■ Assignment: Render every line of the listing below as a numbered list, omitting blank lines and leaving the pictures out.

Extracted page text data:
--- START ---

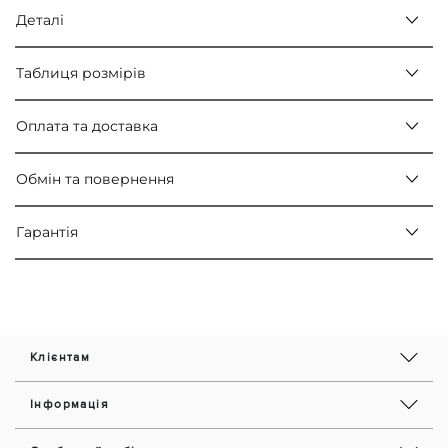
Деталі
Таблиця розмірів
Оплата та доставка
Обмін та повернення
Гарантія
Клієнтам
Інформація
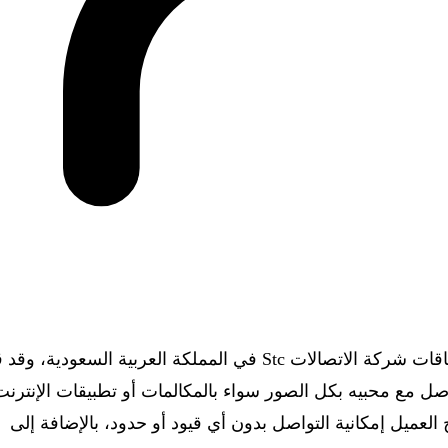
واحدة من ضمن باقات شركة الاتصالات Stc في المملكة العربية السعودية،
واصل مع محبيه بكل الصور سواء بالمكالمات أو تطبيقات الإنترنت
العميل إمكانية التواصل بدون أي قيود أو حدود، بالإضافة إلى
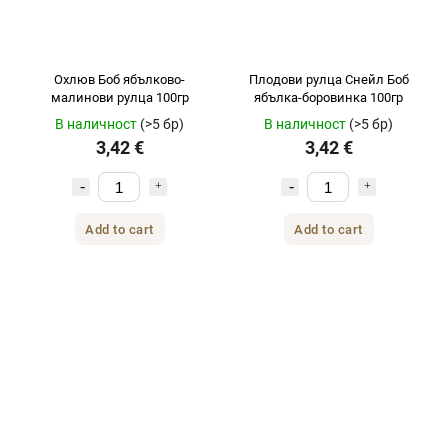
Охлюв Боб ябълково-
Плодови рулца Снейл Боб
малинови рулца 100гр
ябълка-боровинка 100гр
В наличност
(>5 бр)
В наличност
(>5 бр)
3,42 €
3,42 €
Add to cart
Add to cart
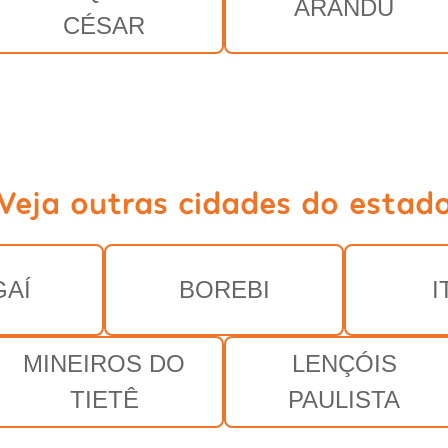
ARANDU
CÉSAR
Veja outras cidades do estad
AÍ
BOREBI
I
MINEIROS DO
LENÇÓIS
TIETÊ
PAULISTA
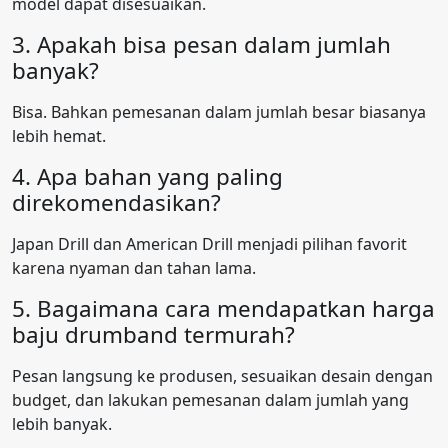
model dapat disesuaikan.
3. Apakah bisa pesan dalam jumlah
banyak?
Bisa. Bahkan pemesanan dalam jumlah besar biasanya
lebih hemat.
4. Apa bahan yang paling
direkomendasikan?
Japan Drill dan American Drill menjadi pilihan favorit
karena nyaman dan tahan lama.
5. Bagaimana cara mendapatkan harga
baju drumband termurah?
Pesan langsung ke produsen, sesuaikan desain dengan
budget, dan lakukan pemesanan dalam jumlah yang
lebih banyak.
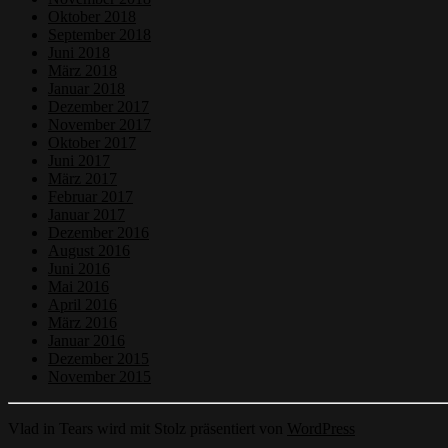
Oktober 2018
September 2018
Juni 2018
März 2018
Januar 2018
Dezember 2017
November 2017
Oktober 2017
Juni 2017
März 2017
Februar 2017
Januar 2017
Dezember 2016
August 2016
Juni 2016
Mai 2016
April 2016
März 2016
Januar 2016
Dezember 2015
November 2015
Vlad in Tears wird mit Stolz präsentiert von
WordPress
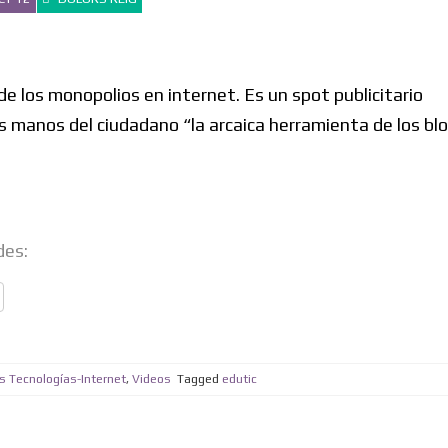
de los monopolios en internet. Es un spot publicitario
as manos del ciudadano “la arcaica herramienta de los blo
des:
 Tecnologías-Internet
,
Videos
Tagged
edutic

--- END ---

■ Task output:
1. Деталі
2. Таблиця розмірів
3. Оплата та доставка
4. Обмін та повернення
5. Гарантія
6. Клієнтам
7. Інформація
8. واحدة من ضمن باقات شركة الاتصالات Stc في المملكة العربية السعودية،
9. واصل مع محبيه بكل الصور سواء بالمكالمات أو تطبيقات الإنترنت
10. العميل إمكانية التواصل بدون أي قيود أو حدود، بالإضافة إلى
11. Охлюв Боб ябълково-
12. Плодови рулца Снейл Боб
13. малинови рулца 100гр
14. ябълка-боровинка 100гр
15. В наличност
16. (>5 бр)
17. В наличност
18. (>5 бр)
19. 3,42 €
20. 3,42 €
21. Add to cart
22. Add to cart
23. ARANDU
24. CÉSAR
25. Veja outras cidades do estad
26. AÍ
27. BOREBI
28. I
29. MINEIROS DO
30. LENÇÓIS
31. TIETÊ
32. PAULISTA
33. model dapat disesuaikan.
34. 3. Apakah bisa pesan dalam jumlah
35. banyak?
36. Bisa. Bahkan pemesanan dalam jumlah besar biasanya
37. lebih hemat.
38. 4. Apa bahan yang paling
39. direkomendasikan?
40. Japan Drill dan American Drill menjadi pilihan favorit
41. karena nyaman dan tahan lama.
42. 5. Bagaimana cara mendapatkan harga
43. baju drumband termurah?
44. Pesan langsung ke produsen, sesuaikan desain dengan
45. budget, dan lakukan pemesanan dalam jumlah yang
46. lebih banyak.
47. Oktober 2018
48. September 2018
49. Juni 2018
50. März 2018
51. Januar 2018
52. Dezember 2017
53. November 2017
54. Oktober 2017
55. Juni 2017
56. März 2017
57. Februar 2017
58. Januar 2017
59. Dezember 2016
60. August 2016
61. Juni 2016
62. Mai 2016
63. April 2016
64. März 2016
65. Januar 2016
66. Dezember 2015
67. November 2015
68. Vlad in Tears wird mit Stolz präsentiert von
69. WordPress
70. de los monopolios en internet. Es un spot publicitario
71. as manos del ciudadano “la arcaica herramienta de los blo
72. des:
73.  Tecnologías-Internet
74. ,
75. Videos
76. Tagged
77. edutic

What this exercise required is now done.